__Your assignment__.
Pull out the stretch of the listing from its start through the line containing "Life is taken", and repeat those lines exactly. Leave the pictures out of your answer.

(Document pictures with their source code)
■ ■ ■ ■
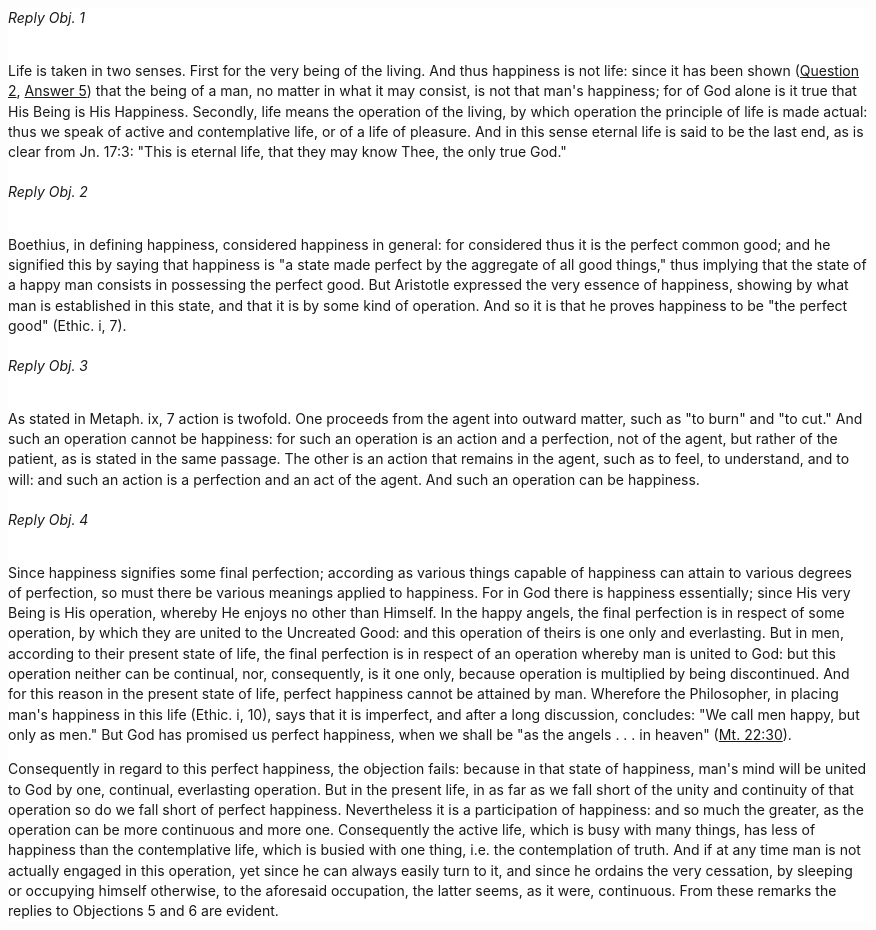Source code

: ###### Reply Obj. 1
Life is taken in two senses. First for the very being of the living. And thus happiness is not life: since it has been shown ([Question 2](02.%20Those%20Things%20in%20Which%20Man's%20Happiness%20Consists.md), [Answer 5](02.%20Those%20Things%20in%20Which%20Man's%20Happiness%20Consists.md#5.%20Whether%20man's%20happiness%20consists%20in%20any%20bodily%20good?%20)) that the being of a man, no matter in what it may consist, is not that man's happiness; for of God alone is it true that His Being is His Happiness. Secondly, life means the operation of the living, by which operation the principle of life is made actual: thus we speak of active and contemplative life, or of a life of pleasure. And in this sense eternal life is said to be the last end, as is clear from Jn. 17:3: "This is eternal life, that they may know Thee, the only true God."  

###### Reply Obj. 2
Boethius, in defining happiness, considered happiness in general: for considered thus it is the perfect common good; and he signified this by saying that happiness is "a state made perfect by the aggregate of all good things," thus implying that the state of a happy man consists in possessing the perfect good. But Aristotle expressed the very essence of happiness, showing by what man is established in this state, and that it is by some kind of operation. And so it is that he proves happiness to be "the perfect good" (Ethic. i, 7).  

###### Reply Obj. 3
As stated in Metaph. ix, 7 action is twofold. One proceeds from the agent into outward matter, such as "to burn" and "to cut." And such an operation cannot be happiness: for such an operation is an action and a perfection, not of the agent, but rather of the patient, as is stated in the same passage. The other is an action that remains in the agent, such as to feel, to understand, and to will: and such an action is a perfection and an act of the agent. And such an operation can be happiness.  

###### Reply Obj. 4
Since happiness signifies some final perfection; according as various things capable of happiness can attain to various degrees of perfection, so must there be various meanings applied to happiness. For in God there is happiness essentially; since His very Being is His operation, whereby He enjoys no other than Himself. In the happy angels, the final perfection is in respect of some operation, by which they are united to the Uncreated Good: and this operation of theirs is one only and everlasting. But in men, according to their present state of life, the final perfection is in respect of an operation whereby man is united to God: but this operation neither can be continual, nor, consequently, is it one only, because operation is multiplied by being discontinued. And for this reason in the present state of life, perfect happiness cannot be attained by man. Wherefore the Philosopher, in placing man's happiness in this life (Ethic. i, 10), says that it is imperfect, and after a long discussion, concludes: "We call men happy, but only as men." But God has promised us perfect happiness, when we shall be "as the angels . . . in heaven" ([Mt. 22:30](http://bible.gospelcom.net/bible?Mt++22:30)).  

Consequently in regard to this perfect happiness, the objection fails: because in that state of happiness, man's mind will be united to God by one, continual, everlasting operation. But in the present life, in as far as we fall short of the unity and continuity of that operation so do we fall short of perfect happiness. Nevertheless it is a participation of happiness: and so much the greater, as the operation can be more continuous and more one. Consequently the active life, which is busy with many things, has less of happiness than the contemplative life, which is busied with one thing, i.e. the contemplation of truth. And if at any time man is not actually engaged in this operation, yet since he can always easily turn to it, and since he ordains the very cessation, by sleeping or occupying himself otherwise, to the aforesaid occupation, the latter seems, as it were, continuous. From these remarks the replies to Objections 5 and 6 are evident.  
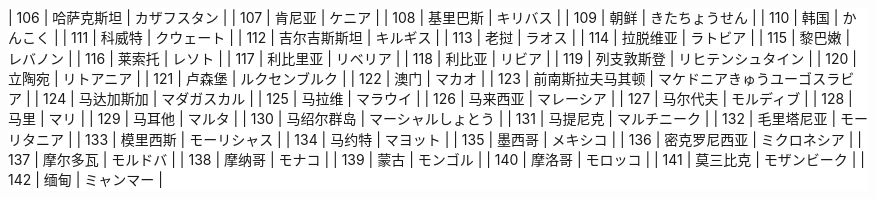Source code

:| 106 | 哈萨克斯坦 | カザフスタン |
| 107 | 肯尼亚 | ケニア |
| 108 | 基里巴斯 | キリバス |
| 109 | 朝鲜 | きたちょうせん |
| 110 | 韩国 | かんこく |
| 111 | 科威特 | クウェート |
| 112 | 吉尔吉斯斯坦 | キルギス |
| 113 | 老挝 | ラオス |
| 114 | 拉脱维亚 | ラトビア |
| 115 | 黎巴嫩 | レバノン |
| 116 | 莱索托 | レソト |
| 117 | 利比里亚 | リベリア |
| 118 | 利比亚 | リビア |
| 119 | 列支敦斯登 | リヒテンシュタイン |
| 120 | 立陶宛 | リトアニア |
| 121 | 卢森堡 | ルクセンブルク |
| 122 | 澳门 | マカオ |
| 123 | 前南斯拉夫马其顿 | マケドニアきゅうユーゴスラビア |
| 124 | 马达加斯加 | マダガスカル |
| 125 | 马拉维 | マラウイ |
| 126 | 马来西亚 | マレーシア |
| 127 | 马尔代夫 | モルディブ |
| 128 | 马里 | マリ |
| 129 | 马耳他 | マルタ |
| 130 | 马绍尔群岛 | マーシャルしょとう |
| 131 | 马提尼克 | マルチニーク |
| 132 | 毛里塔尼亚 | モーリタニア |
| 133 | 模里西斯 | モーリシャス |
| 134 | 马约特 | マヨット |
| 135 | 墨西哥 | メキシコ |
| 136 | 密克罗尼西亚 | ミクロネシア |
| 137 | 摩尔多瓦 | モルドバ |
| 138 | 摩纳哥 | モナコ |
| 139 | 蒙古 | モンゴル |
| 140 | 摩洛哥 | モロッコ |
| 141 | 莫三比克 | モザンビーク |
| 142 | 缅甸 | ミャンマー |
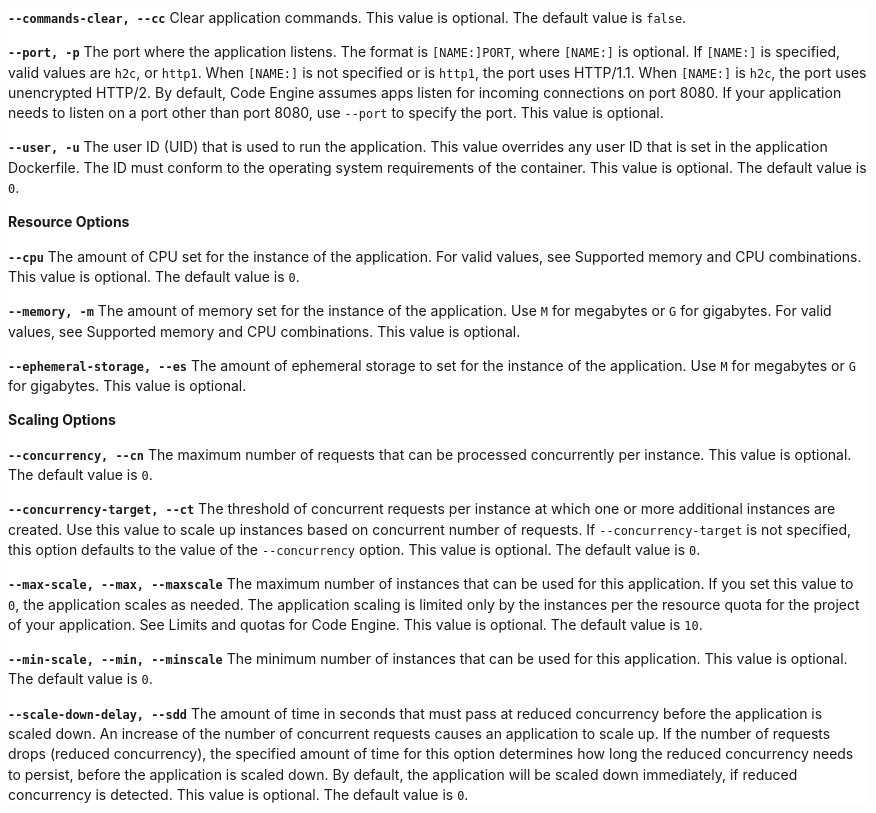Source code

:   **`--commands-clear, --cc`**
  Clear application commands. This value is optional. The default value is `false`.

  **`--port, -p`**
  The port where the application listens. The format is `[NAME:]PORT`, where `[NAME:]` is optional. If `[NAME:]` is specified, valid values are `h2c`, or `http1`. When `[NAME:]` is not specified or is `http1`, the port uses HTTP/1.1. When `[NAME:]` is `h2c`, the port uses unencrypted HTTP/2. By default, Code Engine assumes apps listen for incoming connections on port 8080. If your application needs to listen on a port other than port 8080, use `--port` to specify the port. This value is optional.

  **`--user, -u`**
  The user ID (UID) that is used to run the application. This value overrides any user ID that is set in the application Dockerfile. The ID must conform to the operating system requirements of the container. This value is optional. The default value is `0`.

  **Resource Options**

  **`--cpu`**
  The amount of CPU set for the instance of the application. For valid values, see Supported memory and CPU combinations. This value is optional. The default value is `0`.

  **`--memory, -m`**
  The amount of memory set for the instance of the application. Use `M` for megabytes or `G` for gigabytes. For valid values, see Supported memory and CPU combinations. This value is optional.

  **`--ephemeral-storage, --es`**
  The amount of ephemeral storage to set for the instance of the application. Use `M` for megabytes or `G` for gigabytes. This value is optional.

  **Scaling Options**

  **`--concurrency, --cn`**
  The maximum number of requests that can be processed concurrently per instance. This value is optional. The default value is `0`.

  **`--concurrency-target, --ct`**
  The threshold of concurrent requests per instance at which one or more additional instances are created. Use this value to scale up instances based on concurrent number of requests. If `--concurrency-target` is not specified, this option defaults to the value of the `--concurrency` option. This value is optional. The default value is `0`.

  **`--max-scale, --max, --maxscale`**
  The maximum number of instances that can be used for this application. If you set this value to `0`, the application scales as needed. The application scaling is limited only by the instances per the resource quota for the project of your application. See Limits and quotas for Code Engine. This value is optional. The default value is `10`.

  **`--min-scale, --min, --minscale`**
  The minimum number of instances that can be used for this application. This value is optional. The default value is `0`.

  **`--scale-down-delay, --sdd`**
  The amount of time in seconds that must pass at reduced concurrency before the application is scaled down. An increase of the number of concurrent requests causes an application to scale up. If the number of requests drops (reduced concurrency), the specified amount of time for this option determines how long the reduced concurrency needs to persist, before the application is scaled down. By default, the application will be scaled down immediately, if reduced concurrency is detected. This value is optional. The default value is `0`.
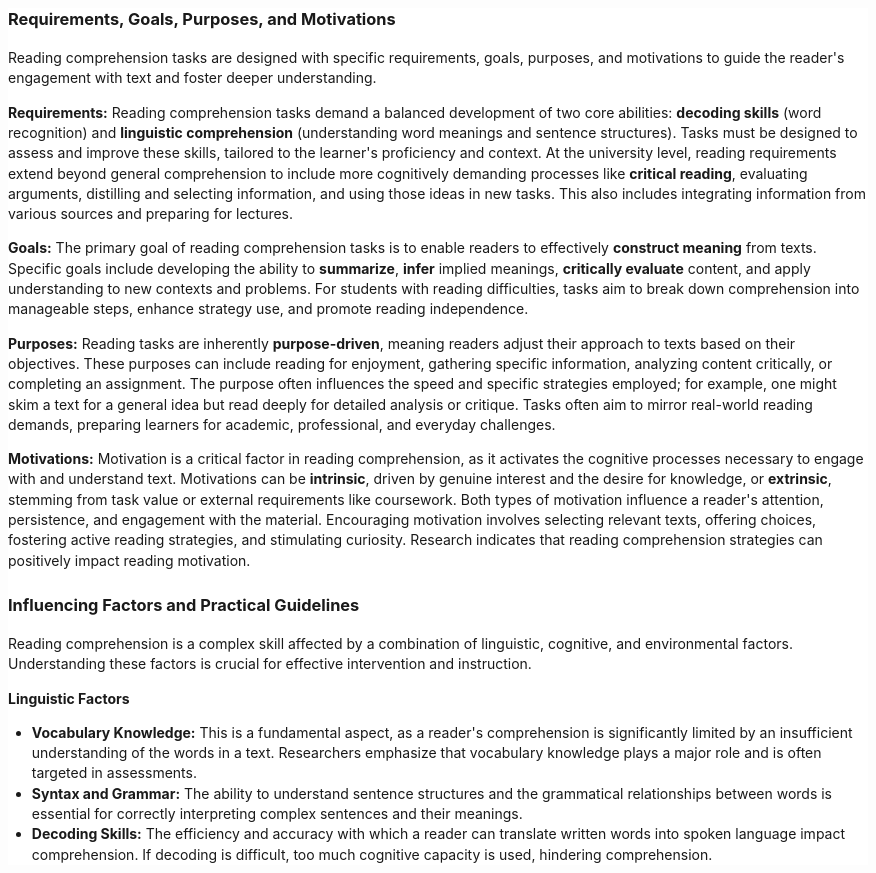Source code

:### Requirements, Goals, Purposes, and Motivations

Reading comprehension tasks are designed with specific requirements, goals, purposes, and motivations to guide the reader's engagement with text and foster deeper understanding.

**Requirements:**
Reading comprehension tasks demand a balanced development of two core abilities: **decoding skills** (word recognition) and **linguistic comprehension** (understanding word meanings and sentence structures). Tasks must be designed to assess and improve these skills, tailored to the learner's proficiency and context. At the university level, reading requirements extend beyond general comprehension to include more cognitively demanding processes like **critical reading**, evaluating arguments, distilling and selecting information, and using those ideas in new tasks. This also includes integrating information from various sources and preparing for lectures.

**Goals:**
The primary goal of reading comprehension tasks is to enable readers to effectively **construct meaning** from texts. Specific goals include developing the ability to **summarize**, **infer** implied meanings, **critically evaluate** content, and apply understanding to new contexts and problems. For students with reading difficulties, tasks aim to break down comprehension into manageable steps, enhance strategy use, and promote reading independence.

**Purposes:**
Reading tasks are inherently **purpose-driven**, meaning readers adjust their approach to texts based on their objectives. These purposes can include reading for enjoyment, gathering specific information, analyzing content critically, or completing an assignment. The purpose often influences the speed and specific strategies employed; for example, one might skim a text for a general idea but read deeply for detailed analysis or critique. Tasks often aim to mirror real-world reading demands, preparing learners for academic, professional, and everyday challenges.

**Motivations:**
Motivation is a critical factor in reading comprehension, as it activates the cognitive processes necessary to engage with and understand text. Motivations can be **intrinsic**, driven by genuine interest and the desire for knowledge, or **extrinsic**, stemming from task value or external requirements like coursework. Both types of motivation influence a reader's attention, persistence, and engagement with the material. Encouraging motivation involves selecting relevant texts, offering choices, fostering active reading strategies, and stimulating curiosity. Research indicates that reading comprehension strategies can positively impact reading motivation.

### Influencing Factors and Practical Guidelines

Reading comprehension is a complex skill affected by a combination of linguistic, cognitive, and environmental factors. Understanding these factors is crucial for effective intervention and instruction.

**Linguistic Factors**
*   **Vocabulary Knowledge:** This is a fundamental aspect, as a reader's comprehension is significantly limited by an insufficient understanding of the words in a text. Researchers emphasize that vocabulary knowledge plays a major role and is often targeted in assessments.
*   **Syntax and Grammar:** The ability to understand sentence structures and the grammatical relationships between words is essential for correctly interpreting complex sentences and their meanings.
*   **Decoding Skills:** The efficiency and accuracy with which a reader can translate written words into spoken language impact comprehension. If decoding is difficult, too much cognitive capacity is used, hindering comprehension.

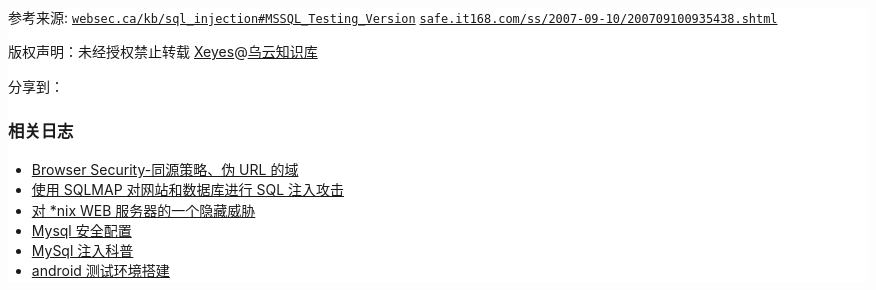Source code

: 参考来源:
[`websec.ca/kb/sql_injection#MSSQL_Testing_Version`](http://websec.ca/kb/sql_injection#MSSQL_Testing_Version)
[`safe.it168.com/ss/2007-09-10/200709100935438.shtml`](http://safe.it168.com/ss/2007-09-10/200709100935438.shtml)

版权声明：未经授权禁止转载 [Xeyes](http://drops.wooyun.org/author/Xeyes "由 Xeyes 发布")@[乌云知识库](http://drops.wooyun.org)

分享到：

### 相关日志

*   [Browser Security-同源策略、伪 URL 的域](http://drops.wooyun.org/tips/151)
*   [使用 SQLMAP 对网站和数据库进行 SQL 注入攻击](http://drops.wooyun.org/tips/2113)
*   [对 *nix WEB 服务器的一个隐藏威胁](http://drops.wooyun.org/tips/2646)
*   [Mysql 安全配置](http://drops.wooyun.org/tips/2245)
*   [MySql 注入科普](http://drops.wooyun.org/tips/123)
*   [android 测试环境搭建](http://drops.wooyun.org/tips/2624)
■ ■ ■ ■
__Expected answer__.
Source code

: ###### Reply Obj. 1
Life is taken in two senses. First for the very being of the living. And thus happiness is not life: since it has been shown ([Question 2](02.%20Those%20Things%20in%20Which%20Man's%20Happiness%20Consists.md), [Answer 5](02.%20Those%20Things%20in%20Which%20Man's%20Happiness%20Consists.md#5.%20Whether%20man's%20happiness%20consists%20in%20any%20bodily%20good?%20)) that the being of a man, no matter in what it may consist, is not that man's happiness; for of God alone is it true that His Being is His Happiness. Secondly, life means the operation of the living, by which operation the principle of life is made actual: thus we speak of active and contemplative life, or of a life of pleasure. And in this sense eternal life is said to be the last end, as is clear from Jn. 17:3: "This is eternal life, that they may know Thee, the only true God."  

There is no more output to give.